Plusieurs femmes ont témoigné, mercredi, devant la cour d’assises du Hainaut, avoir été ligotées par l’accusé, Frédéric Lepoint. Celui-ci est accusé d’avoir assassiné son épouse, Aline Thirion, la nuit du 3 au 4 décembre 2014 à Quévy-le-Grand.

Certaines jeunes filles ont ainsi déclaré à la cour que l’accusé les avait ligotées, pour rigoler. Toutefois, certaines trouvaient ces jeux malsains. “Les liens étaient bien serrés, ce n’était pas du bricolage”, a dit l’une d’elles.

Une collègue de bureau a aussi été ligotée. “J’ai trouvé ça drôle, mais après le drame, cela ne m’a plus fait rire du tout et je suis allée (voir) la police. En moins de deux minutes, j’étais entravée. Il était très à l’aise dans ses gestes.

L’accusé lui avait délivré un diplôme de la “confrérie des ligoteurs de bureau”. Cette témoin assure également qu’il a lu un message sur la messagerie WhatsApp, la nuit des faits, à 4h45. Or, l’accusé soutient qu’il a été victime d’un vol, vers 3h, et que les voleurs l’ont ligoté, ainsi que son épouse. Selon les légistes, Aline Thirion a cependant été asphyxiée entre 9h et 10h30. A l’heure du message WhatsApp, “il était ligoté selon sa version”, soupire la témoin, choquée par le détachement et l’égoïsme de l’accusé après les faits.

Une autre témoin, conductrice de bus, se souvient, elle, que Frédéric Lepoint n’était pas dans son état habituel, le 3 décembre 2014. Il était accroché à son téléphone alors que, d’habitude, il est bavard comme une pie. Le lendemain, elle est passée devant la maison à 7h et a remarqué qu’une pièce de la maison était éclairée. Un quart d’heure plus tard, la lumière était éteinte.
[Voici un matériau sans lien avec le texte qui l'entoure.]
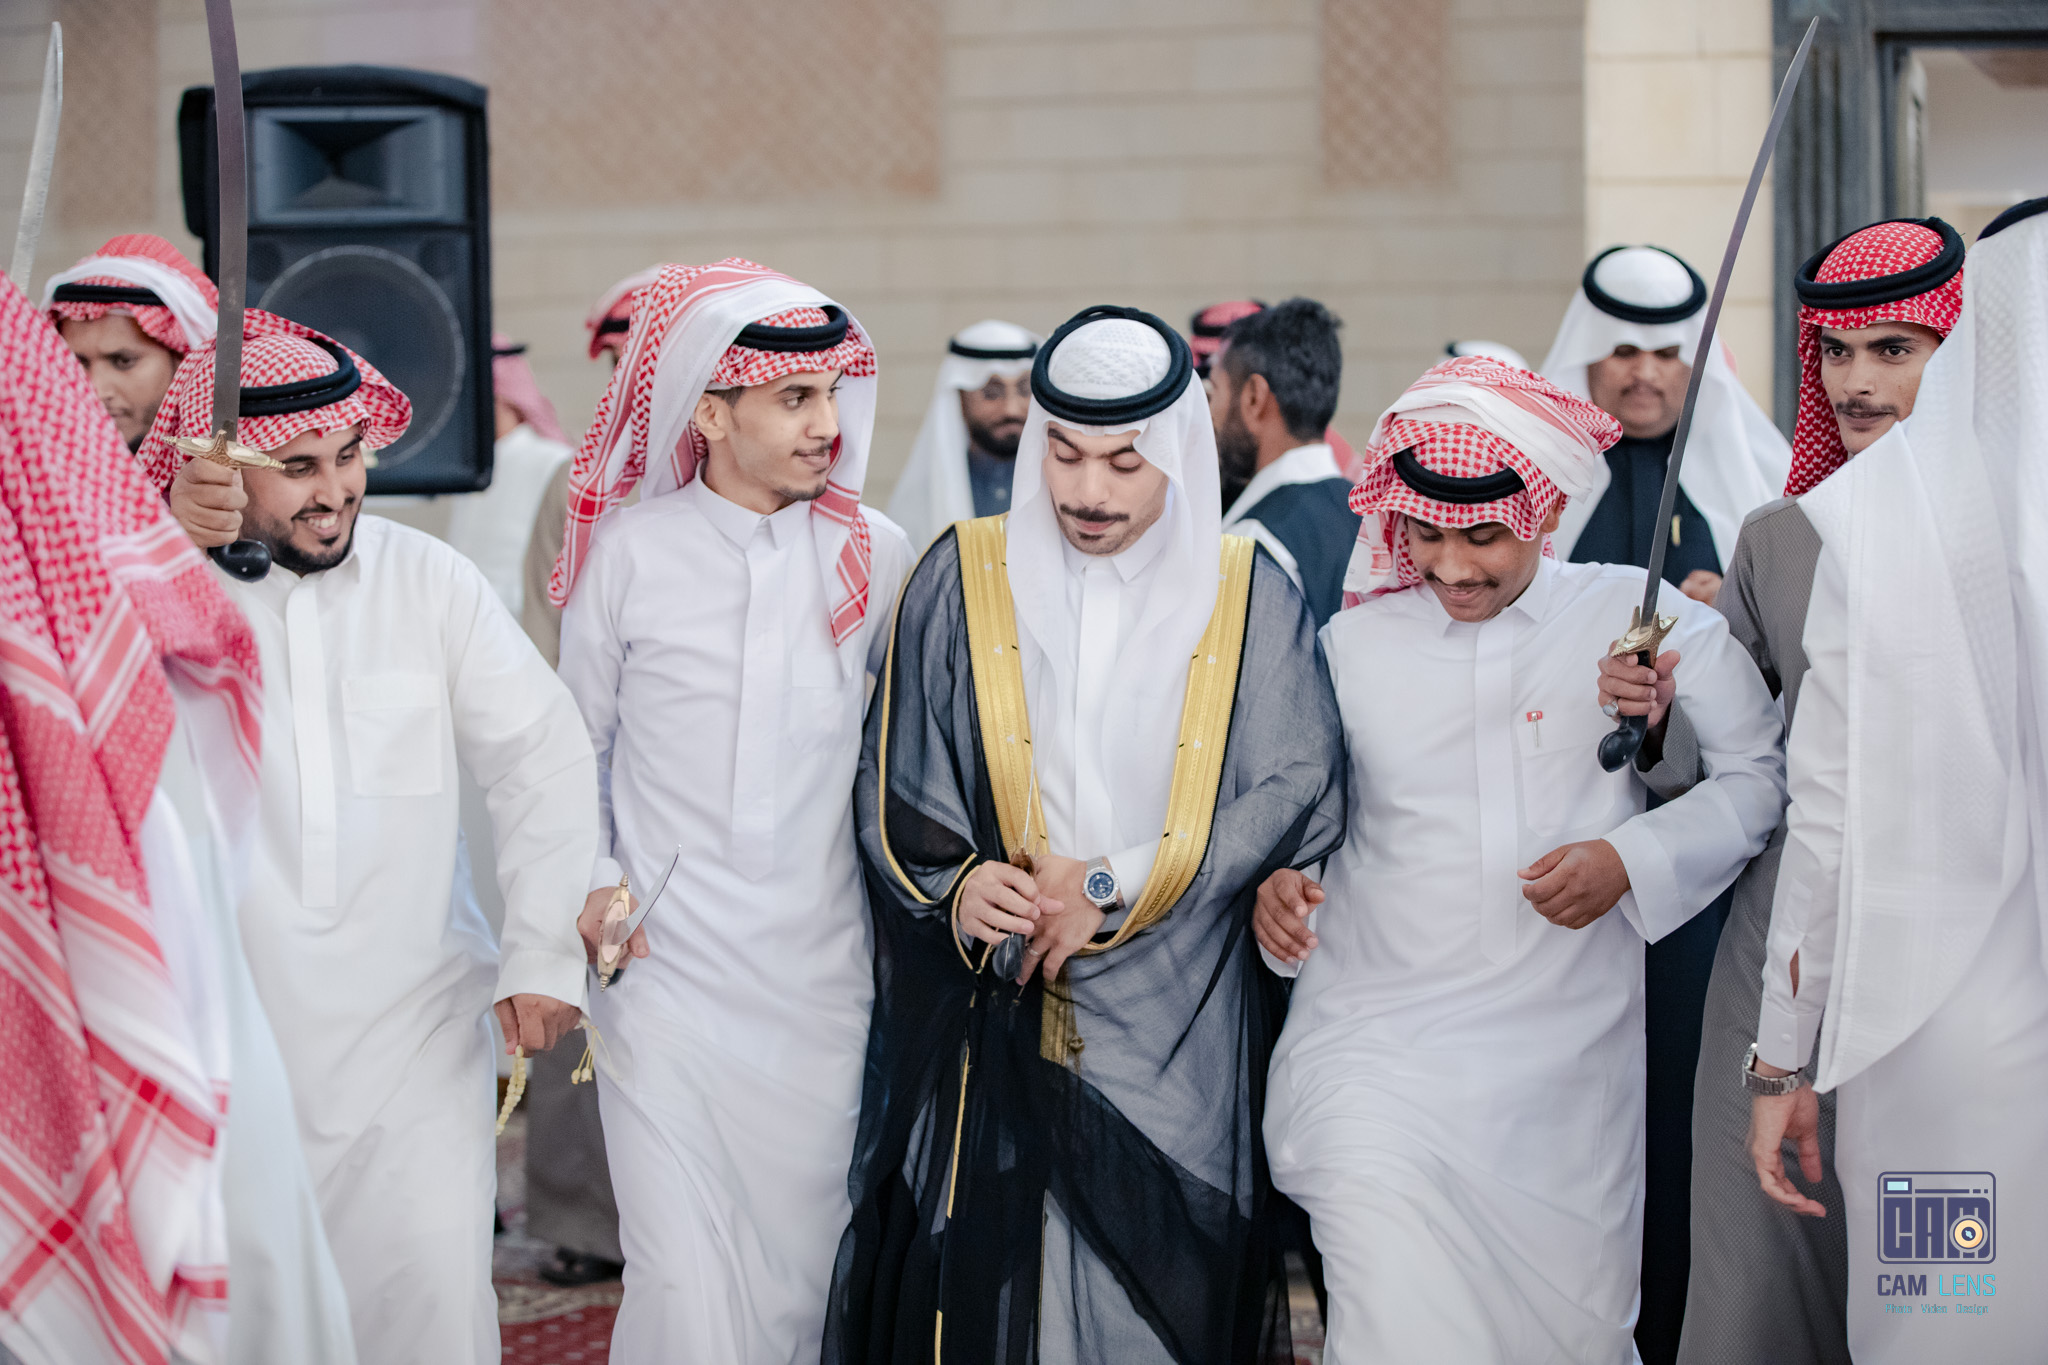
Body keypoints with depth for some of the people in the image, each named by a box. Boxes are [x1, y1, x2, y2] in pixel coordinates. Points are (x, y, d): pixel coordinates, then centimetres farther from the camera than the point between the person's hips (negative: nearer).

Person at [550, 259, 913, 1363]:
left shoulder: (874, 557, 4)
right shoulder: (629, 553, 1)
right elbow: (577, 743, 11)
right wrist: (593, 880, -2)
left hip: (820, 982, 2)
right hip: (661, 972, -1)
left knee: (802, 1274, 5)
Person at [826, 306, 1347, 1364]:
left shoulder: (1249, 597, 2)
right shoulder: (962, 581, 3)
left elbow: (1301, 792, -5)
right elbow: (894, 790, 3)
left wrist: (1114, 890, -12)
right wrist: (957, 889, -17)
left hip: (1175, 1038, 0)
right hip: (989, 1028, 0)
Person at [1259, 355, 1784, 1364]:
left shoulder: (1640, 619, 4)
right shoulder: (1351, 646, 9)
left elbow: (1761, 776, 4)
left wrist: (1633, 861, -10)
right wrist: (1270, 884, -4)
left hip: (1570, 1059, 0)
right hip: (1378, 1040, 0)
En 2014, au moment des faits, Frédéric Lepoint était employé au sein de la Ville de Mons, et n’était visiblement pas un employé modèle. “Il n’était pas toujours concentré à la tâche, distrait, pas très impliqué. Ses temps de pause étaient élastiques. Je lui faisais remarquer et il ne l’acceptait pas toujours. Il avait une haute estime de lui-même et les remarques venaient d’une femme”, déclare son ancienne cheffe de bureau, laquelle avait senti qu’elle devait placer une distance avec son employé.

Deux jours après les faits, Frédéric Lepoint s’est rendu chez elle avec sa fille, en pleurs. “Il a essayé de me tutoyer et sa seule préoccupation était de garder son travail. Cela m’a étonnée.